Though Heath was obviously relieved, the citizens of
Bisbee were furious and determined to do something about it. Early on
the morning of February 22nd, a mob of some 50 men, led by Mike
Shaughnessy, descended upon the Tombstone jail and dragged Heath from
his cell into the dusty street.
At the corner of First and Toughnut Streets, they
looped a rope over the crossbeam of a telegraph pole, as Heath
continually claimed his innocence. The vigilantes were not listening.
In his last moments, he said: "I have faced death too many times
to be disturbed when it actually comes." As the rope began to pull him
skyward, he cried out one last request, "Don't mutilate my body or
shoot me full of holes!" Public approval of the hanging was
reflected in the verdict of the coroner's jury: "We the undersigned, a
jury of inquest, find that John Heath came to his death from emphysema
of the lungs--a disease common in high altitudes--which might have been
caused by strangulation, self-inflicted or otherwise."

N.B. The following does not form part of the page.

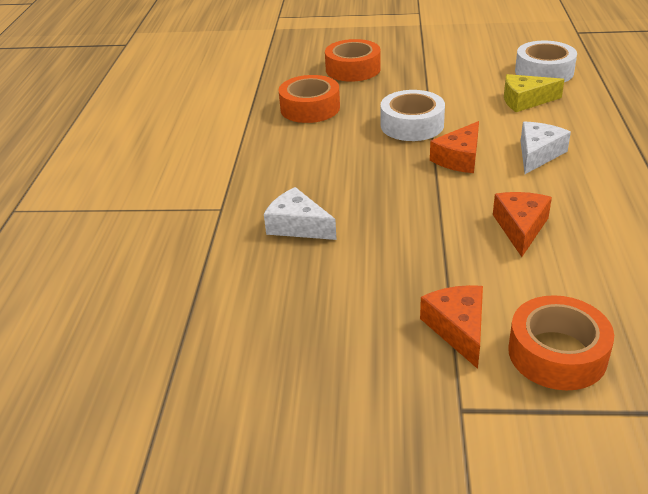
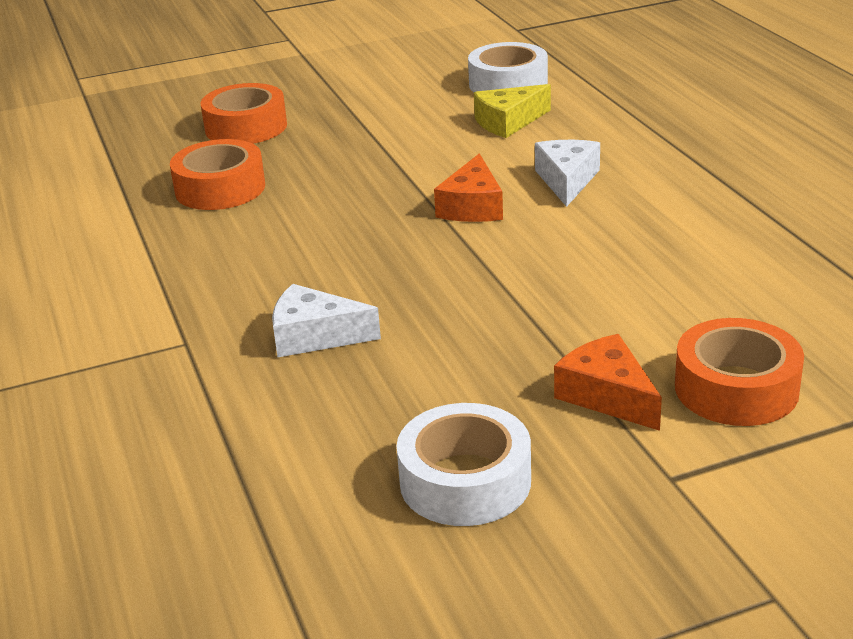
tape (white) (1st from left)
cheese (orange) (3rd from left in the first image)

Though there is a marked grave today in Tombstone's Boot Hill for
John Heath, records actually indicate that he was returned to Terrell,
Texas and buried in the Oakland Cemetery by his family in an unmarked
grave.
The other five killers' scheduled hanging for March 8th remained
unchanged, soon taking on a carnival like atmosphere. Free tickets were
issued for the event, but when Sheriff Ward ran out of them, an
enterprising business man built bleachers around the gallows and began
selling yet more tickets.
However, famous business woman, gold prospector, and
spiritual caretaker, Nellie Cashman, objected adamantly to the circus
that was surrounding the event. Outraged at the citizens’ behavior and
feeling that no death should be "celebrated,” she soon befriended the
five convicts, visiting them often and providing them with spiritual
guidance. She pleaded with Sheriff Ward to place a curfew on the town
during the time that the hangings were to take place. Ward conceded and
the vast majority of interested onlookers were not allowed to watch the
"event.” In the meantime, she and some friends had destroyed the
bleachers that had been built. When the five men were standing on the
gallows, reportedly Dan Dowd remarked that the multi-gallows were a
"regular choking machine.” Unfortunately, he was right, because of the
five men, only one died of a broken neck, the other four dying slowly
of strangulation.
After they were executed, the men were buried in Tombstone's Boot Hill
cemetery. Cashman also found out that there was a plan to rob the
bodies from their graves for a medical school study. This, too,
outraged the woman and she hired two prospectors to guard the graves
for ten days, which were left undisturbed and remain at Boot Hill today.